Action item = Copy verbatim the block of lines in the entries below whose first line contains "cancer (adenocarcinoma) was" and whose last line contains "analysis of normal". Leave out all other lines.

Dataset entries
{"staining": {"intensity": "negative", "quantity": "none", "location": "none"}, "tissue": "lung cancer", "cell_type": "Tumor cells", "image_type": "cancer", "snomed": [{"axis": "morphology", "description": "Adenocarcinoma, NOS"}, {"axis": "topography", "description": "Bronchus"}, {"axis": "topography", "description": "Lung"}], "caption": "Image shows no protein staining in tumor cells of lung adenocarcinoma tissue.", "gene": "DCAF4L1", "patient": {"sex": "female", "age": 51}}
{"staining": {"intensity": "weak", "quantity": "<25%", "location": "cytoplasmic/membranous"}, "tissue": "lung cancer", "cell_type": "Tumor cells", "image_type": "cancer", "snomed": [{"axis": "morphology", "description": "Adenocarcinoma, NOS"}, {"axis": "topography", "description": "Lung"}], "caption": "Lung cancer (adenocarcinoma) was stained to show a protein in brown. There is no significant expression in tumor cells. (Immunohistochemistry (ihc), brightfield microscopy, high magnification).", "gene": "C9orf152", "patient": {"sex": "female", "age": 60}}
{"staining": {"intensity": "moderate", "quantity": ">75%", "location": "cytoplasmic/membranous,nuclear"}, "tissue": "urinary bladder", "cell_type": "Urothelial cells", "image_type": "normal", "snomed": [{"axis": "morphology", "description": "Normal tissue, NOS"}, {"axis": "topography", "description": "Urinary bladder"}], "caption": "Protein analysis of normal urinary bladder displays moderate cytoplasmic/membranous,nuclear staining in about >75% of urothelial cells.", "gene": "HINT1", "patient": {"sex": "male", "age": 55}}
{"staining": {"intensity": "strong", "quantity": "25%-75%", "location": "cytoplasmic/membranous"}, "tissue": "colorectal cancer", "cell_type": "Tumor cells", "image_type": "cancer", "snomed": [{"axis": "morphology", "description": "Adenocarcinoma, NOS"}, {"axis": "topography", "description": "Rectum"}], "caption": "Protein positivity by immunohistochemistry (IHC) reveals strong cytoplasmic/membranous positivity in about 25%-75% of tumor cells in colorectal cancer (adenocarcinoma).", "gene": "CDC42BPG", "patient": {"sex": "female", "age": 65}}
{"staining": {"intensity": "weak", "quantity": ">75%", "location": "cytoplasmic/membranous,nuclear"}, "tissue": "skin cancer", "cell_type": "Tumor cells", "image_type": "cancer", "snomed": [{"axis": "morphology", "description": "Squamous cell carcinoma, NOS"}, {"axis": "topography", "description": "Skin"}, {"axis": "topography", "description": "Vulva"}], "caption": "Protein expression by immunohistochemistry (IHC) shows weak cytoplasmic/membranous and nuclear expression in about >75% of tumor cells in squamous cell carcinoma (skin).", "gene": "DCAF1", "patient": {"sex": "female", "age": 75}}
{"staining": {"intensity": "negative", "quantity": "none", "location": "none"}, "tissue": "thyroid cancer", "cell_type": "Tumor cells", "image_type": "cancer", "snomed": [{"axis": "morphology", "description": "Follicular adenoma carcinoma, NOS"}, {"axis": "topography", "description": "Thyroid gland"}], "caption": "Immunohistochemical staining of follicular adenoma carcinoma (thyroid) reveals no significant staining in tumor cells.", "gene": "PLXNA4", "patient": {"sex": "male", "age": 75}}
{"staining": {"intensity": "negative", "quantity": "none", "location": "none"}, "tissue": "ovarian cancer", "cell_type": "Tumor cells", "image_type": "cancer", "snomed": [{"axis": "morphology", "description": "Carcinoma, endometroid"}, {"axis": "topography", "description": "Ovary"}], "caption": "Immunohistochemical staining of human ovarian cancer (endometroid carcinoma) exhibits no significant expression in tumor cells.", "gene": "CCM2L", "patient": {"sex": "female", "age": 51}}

Written solution =
{"staining": {"intensity": "weak", "quantity": "<25%", "location": "cytoplasmic/membranous"}, "tissue": "lung cancer", "cell_type": "Tumor cells", "image_type": "cancer", "snomed": [{"axis": "morphology", "description": "Adenocarcinoma, NOS"}, {"axis": "topography", "description": "Lung"}], "caption": "Lung cancer (adenocarcinoma) was stained to show a protein in brown. There is no significant expression in tumor cells. (Immunohistochemistry (ihc), brightfield microscopy, high magnification).", "gene": "C9orf152", "patient": {"sex": "female", "age": 60}}
{"staining": {"intensity": "moderate", "quantity": ">75%", "location": "cytoplasmic/membranous,nuclear"}, "tissue": "urinary bladder", "cell_type": "Urothelial cells", "image_type": "normal", "snomed": [{"axis": "morphology", "description": "Normal tissue, NOS"}, {"axis": "topography", "description": "Urinary bladder"}], "caption": "Protein analysis of normal urinary bladder displays moderate cytoplasmic/membranous,nuclear staining in about >75% of urothelial cells.", "gene": "HINT1", "patient": {"sex": "male", "age": 55}}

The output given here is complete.